Vitamin B12 metabolism is significantly affected by the secretion of intrinsic factor released from gastric parietal cells. Besides, gastric parietal cells are basically located in the body of the stomach, much of which may be removed after LPG. Moreover, bile reflux or other cellular pathological changes can also affect the remaining parietal cells [42]. The deficiency of vitamin B12 after the procedure of LPG with DTR may be inevitable. Therefore, further work should determine the optimal surgical procedure is the optimal choice in preserving nutritional function. In the LPG with DTR, the development of remnant gastric cancer is a serious concern. Besides, the incidence of the remnant gastric cancer after LPG is reported to range between 5 and 5.4% [43], compared to 0.4–2.9% after distal gastrectomy [44]. This could be attributed to the relatively high incidence of cancer development in distal stomach. Therefore, the routine endoscopic examination is strongly recommended for patients who have undergone LPG with DTR. Although it is technically difficult to examine the remnant distal stomach, a previous article reported three intubation failures occurred among 43 patients underwent LPG with DTR [11]. However, it is possible for endoscopists to examine the remaining distal stomach after the surgeons have explained the specific DTR procedure. Thus, the regular and repeated communication between endoscopists and surgeons is critical for endoscopic surveillance for patients after undergoing LPG with DTR.

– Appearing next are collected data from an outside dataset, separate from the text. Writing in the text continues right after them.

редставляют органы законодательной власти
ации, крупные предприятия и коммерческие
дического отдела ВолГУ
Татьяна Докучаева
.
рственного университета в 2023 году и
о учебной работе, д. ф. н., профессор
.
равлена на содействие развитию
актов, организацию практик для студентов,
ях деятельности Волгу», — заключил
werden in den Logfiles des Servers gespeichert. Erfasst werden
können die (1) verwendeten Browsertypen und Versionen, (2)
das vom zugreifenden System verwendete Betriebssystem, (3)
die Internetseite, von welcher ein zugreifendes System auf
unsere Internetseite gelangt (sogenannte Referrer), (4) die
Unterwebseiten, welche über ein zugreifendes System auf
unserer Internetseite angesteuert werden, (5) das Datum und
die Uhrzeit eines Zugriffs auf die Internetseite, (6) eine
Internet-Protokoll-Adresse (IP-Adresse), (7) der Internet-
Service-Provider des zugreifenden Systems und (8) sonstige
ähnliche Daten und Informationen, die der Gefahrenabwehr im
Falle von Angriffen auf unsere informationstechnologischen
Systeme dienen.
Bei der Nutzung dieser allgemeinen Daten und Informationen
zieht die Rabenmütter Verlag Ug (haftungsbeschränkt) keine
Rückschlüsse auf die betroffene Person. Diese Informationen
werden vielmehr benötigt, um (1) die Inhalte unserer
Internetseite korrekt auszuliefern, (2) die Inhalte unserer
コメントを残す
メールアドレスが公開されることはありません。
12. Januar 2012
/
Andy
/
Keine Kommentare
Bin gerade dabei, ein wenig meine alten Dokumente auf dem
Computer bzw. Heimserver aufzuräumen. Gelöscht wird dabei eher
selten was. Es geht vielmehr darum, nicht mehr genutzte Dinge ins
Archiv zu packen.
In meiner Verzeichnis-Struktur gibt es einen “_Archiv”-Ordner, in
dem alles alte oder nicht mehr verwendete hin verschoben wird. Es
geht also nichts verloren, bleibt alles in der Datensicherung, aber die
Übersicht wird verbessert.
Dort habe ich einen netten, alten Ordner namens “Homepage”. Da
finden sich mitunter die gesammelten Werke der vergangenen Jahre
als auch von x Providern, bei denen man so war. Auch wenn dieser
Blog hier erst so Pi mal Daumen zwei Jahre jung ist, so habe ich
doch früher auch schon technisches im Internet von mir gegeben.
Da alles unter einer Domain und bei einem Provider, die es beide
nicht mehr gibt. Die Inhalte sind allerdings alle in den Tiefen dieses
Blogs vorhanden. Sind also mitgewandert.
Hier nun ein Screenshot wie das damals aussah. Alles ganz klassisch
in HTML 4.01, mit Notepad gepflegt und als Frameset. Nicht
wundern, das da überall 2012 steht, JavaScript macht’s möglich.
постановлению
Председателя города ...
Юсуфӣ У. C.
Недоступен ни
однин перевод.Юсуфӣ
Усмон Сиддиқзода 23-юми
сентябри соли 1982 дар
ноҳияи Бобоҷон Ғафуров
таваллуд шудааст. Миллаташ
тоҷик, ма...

This study had the following limitations. First, patients enrolled in the present study were of different nationalities and had different physical histories. This would result in a significant selection bias. Secondly, the sample size of the included studies is relatively small, which could make our findings unreliable. Finally, although we searched the databases very carefully, articles from western countries were not found. Selection bias may, therefore, exist in our findings as all included studies were from Asia.

Conclusion

The surgical features in both LPG with DTR and LTG groups are comparable, which translates to similar technical complexity. Although some advantages still need to be confirmed, LPG with DTR is superior to LTG with reference to reflux syndrome incidence and preservation of nutritional function (hemoglobin, vitamin B12, and body weight). For patients with proximal EGC, LPG with DTR may be used as a valuable surgical procedure.